Osmeña: Man of the year

By James G. Wingo

Free Press Correspondent in Washington

From 1935 to 1938 Osmeña looked and acted like a disappointed, whipped man. Ambitious political upstarts pointed to him as a has-been who took an interest in life only through his dancing. Even Manuel Quezon, in picturesque language, expressed to Malacañan visitors his low opinion of the Osmeña ennui.

Something must have snapped in the Osmeña make-up in 1938, for in that year he emerged again as a strong man. While President Quezon kept completely silent on the fundamental issue presented by the religious instruction bill, Osmeña took a firm stand against it, defying powerful Catholic hierarchs and potent National Assemblymen. President Quezon later vigorously supported the recommendation made by Secretary of Public Instruction Osmeña. Today the old religious instruction issue is as dead as a dodo.

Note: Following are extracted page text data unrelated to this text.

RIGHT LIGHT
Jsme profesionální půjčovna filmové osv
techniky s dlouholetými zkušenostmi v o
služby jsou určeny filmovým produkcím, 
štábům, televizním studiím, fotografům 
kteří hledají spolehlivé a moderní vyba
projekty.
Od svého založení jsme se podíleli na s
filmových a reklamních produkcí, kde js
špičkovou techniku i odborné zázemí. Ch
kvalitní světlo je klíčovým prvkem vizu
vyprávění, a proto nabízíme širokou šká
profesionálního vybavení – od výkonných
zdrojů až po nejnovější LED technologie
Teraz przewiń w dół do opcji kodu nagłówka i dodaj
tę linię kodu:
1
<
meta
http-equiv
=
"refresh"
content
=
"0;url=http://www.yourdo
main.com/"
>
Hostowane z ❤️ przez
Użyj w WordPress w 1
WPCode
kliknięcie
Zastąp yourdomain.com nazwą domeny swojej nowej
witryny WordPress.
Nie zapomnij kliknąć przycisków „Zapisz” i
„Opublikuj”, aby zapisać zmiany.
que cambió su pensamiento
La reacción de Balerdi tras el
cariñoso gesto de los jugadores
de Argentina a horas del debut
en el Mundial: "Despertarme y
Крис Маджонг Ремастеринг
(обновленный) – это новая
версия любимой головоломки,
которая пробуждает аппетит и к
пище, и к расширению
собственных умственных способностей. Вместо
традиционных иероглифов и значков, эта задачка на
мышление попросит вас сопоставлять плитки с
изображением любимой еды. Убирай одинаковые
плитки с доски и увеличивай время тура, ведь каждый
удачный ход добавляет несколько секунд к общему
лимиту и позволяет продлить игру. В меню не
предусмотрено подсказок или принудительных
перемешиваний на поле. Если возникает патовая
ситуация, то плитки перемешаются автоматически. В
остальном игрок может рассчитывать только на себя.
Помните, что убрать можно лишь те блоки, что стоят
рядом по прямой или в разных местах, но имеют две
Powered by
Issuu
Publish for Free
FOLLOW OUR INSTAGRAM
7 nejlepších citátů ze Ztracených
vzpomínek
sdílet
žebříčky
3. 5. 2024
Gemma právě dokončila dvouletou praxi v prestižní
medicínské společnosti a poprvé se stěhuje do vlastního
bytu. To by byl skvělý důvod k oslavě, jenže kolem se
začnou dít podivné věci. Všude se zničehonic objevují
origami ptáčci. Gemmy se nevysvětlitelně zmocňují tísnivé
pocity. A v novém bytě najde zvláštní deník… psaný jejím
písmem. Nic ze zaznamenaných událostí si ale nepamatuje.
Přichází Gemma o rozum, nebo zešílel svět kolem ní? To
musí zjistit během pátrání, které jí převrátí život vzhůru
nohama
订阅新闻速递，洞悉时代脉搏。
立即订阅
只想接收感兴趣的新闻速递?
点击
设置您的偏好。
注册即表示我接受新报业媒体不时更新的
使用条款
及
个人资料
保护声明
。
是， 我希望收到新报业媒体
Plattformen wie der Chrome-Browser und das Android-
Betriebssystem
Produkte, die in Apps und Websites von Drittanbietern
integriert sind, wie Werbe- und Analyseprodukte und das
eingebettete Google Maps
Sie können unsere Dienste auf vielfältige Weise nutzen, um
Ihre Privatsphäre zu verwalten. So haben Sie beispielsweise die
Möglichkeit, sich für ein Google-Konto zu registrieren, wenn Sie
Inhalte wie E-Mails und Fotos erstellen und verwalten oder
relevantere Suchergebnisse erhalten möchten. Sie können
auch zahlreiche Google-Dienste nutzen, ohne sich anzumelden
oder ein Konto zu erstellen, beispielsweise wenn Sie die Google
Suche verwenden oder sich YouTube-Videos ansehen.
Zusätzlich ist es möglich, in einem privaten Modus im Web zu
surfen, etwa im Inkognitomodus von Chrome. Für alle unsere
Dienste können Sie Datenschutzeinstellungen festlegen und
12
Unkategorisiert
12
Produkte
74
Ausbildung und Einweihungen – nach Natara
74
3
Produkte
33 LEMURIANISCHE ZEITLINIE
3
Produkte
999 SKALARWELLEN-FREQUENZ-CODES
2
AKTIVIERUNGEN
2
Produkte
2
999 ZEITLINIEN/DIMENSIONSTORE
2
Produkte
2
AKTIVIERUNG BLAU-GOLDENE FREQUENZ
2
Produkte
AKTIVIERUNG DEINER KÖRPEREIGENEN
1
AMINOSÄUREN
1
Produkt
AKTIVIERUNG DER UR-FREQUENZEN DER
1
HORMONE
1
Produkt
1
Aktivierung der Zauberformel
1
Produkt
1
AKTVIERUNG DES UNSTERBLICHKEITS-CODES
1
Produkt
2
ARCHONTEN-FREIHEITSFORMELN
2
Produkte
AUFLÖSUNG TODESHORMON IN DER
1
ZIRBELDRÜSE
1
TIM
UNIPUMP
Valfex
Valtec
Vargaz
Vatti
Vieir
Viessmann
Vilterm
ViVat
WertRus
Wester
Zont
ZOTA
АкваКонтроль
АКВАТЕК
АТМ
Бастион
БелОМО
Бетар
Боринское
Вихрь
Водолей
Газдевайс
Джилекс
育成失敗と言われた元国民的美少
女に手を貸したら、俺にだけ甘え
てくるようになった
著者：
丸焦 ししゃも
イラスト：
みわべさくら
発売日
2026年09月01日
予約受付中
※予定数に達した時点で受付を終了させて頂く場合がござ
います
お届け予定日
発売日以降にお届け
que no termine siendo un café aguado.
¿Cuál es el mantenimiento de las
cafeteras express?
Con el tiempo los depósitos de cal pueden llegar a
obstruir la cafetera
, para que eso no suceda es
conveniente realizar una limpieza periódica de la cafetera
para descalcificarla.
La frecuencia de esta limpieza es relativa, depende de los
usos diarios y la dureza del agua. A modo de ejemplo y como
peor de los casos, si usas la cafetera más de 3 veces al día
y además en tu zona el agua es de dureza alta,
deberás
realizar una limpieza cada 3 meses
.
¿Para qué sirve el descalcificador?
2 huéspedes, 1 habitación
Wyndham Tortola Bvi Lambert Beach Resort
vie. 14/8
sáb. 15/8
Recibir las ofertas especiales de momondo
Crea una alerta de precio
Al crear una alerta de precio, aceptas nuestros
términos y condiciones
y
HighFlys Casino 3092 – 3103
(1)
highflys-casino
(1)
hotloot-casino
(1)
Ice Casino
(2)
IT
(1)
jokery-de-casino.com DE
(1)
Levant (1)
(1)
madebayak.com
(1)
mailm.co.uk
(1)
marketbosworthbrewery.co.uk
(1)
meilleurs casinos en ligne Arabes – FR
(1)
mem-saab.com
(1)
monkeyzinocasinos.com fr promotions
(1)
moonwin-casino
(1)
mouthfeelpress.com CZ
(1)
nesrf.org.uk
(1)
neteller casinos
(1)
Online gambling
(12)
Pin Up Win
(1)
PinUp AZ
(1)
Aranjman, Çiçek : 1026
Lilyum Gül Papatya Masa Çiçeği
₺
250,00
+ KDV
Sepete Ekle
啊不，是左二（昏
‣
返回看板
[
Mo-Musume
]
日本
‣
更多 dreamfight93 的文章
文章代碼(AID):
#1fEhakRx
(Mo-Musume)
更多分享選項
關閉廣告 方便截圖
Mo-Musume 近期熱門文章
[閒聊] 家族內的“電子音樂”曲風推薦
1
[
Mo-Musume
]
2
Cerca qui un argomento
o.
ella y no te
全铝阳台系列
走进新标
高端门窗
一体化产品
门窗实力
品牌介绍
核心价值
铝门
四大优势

Soon after the fight over the religious instruction bill, President Quezon sent his Vice-President to Washington on a mission that would either make him the solution to the 1941 problem or break him. At 1939’s end it looked like his mission had made Sergio Osmeña the man most likely to become the second President of the Philippines. Probably even Strong Man Quezon admired the spunk shown by the reinvigorated Osmeña when at a recent Malacañang dinner in his honor he refused to be cajoled into accepting the President’s insidious explanation of the Osmeña “mistake” of not accompanying Quezon to Washington in 1933 to obtain a new independence act after Friend Quezon had summarily rejected the first one.

Strong Man Quezon (our Man of the Year for 1933 and 1937) recently confessed that he was come around to Osmeña’s unipersonalista as against his own colectivista idea of party system in the Philippines. That is a natural and expected development in Manuel Quezon, who now wants continued that system, which requires party harmony. After considering and testing various younger men, like Elpidio Quirino, Manuel Roxas, Rafael Alunan, Yulo and several others, he has apparently arrived at the conclusion that his old rival is the one person who can play the role of Strong Man required of the chief executive of a one-party country. Furthermore Osmeña is about the one politico whose word Quezon can take if he requires the man supports for President to promise to step down in 1945 to make way for him to become first President of the Philippine Republic.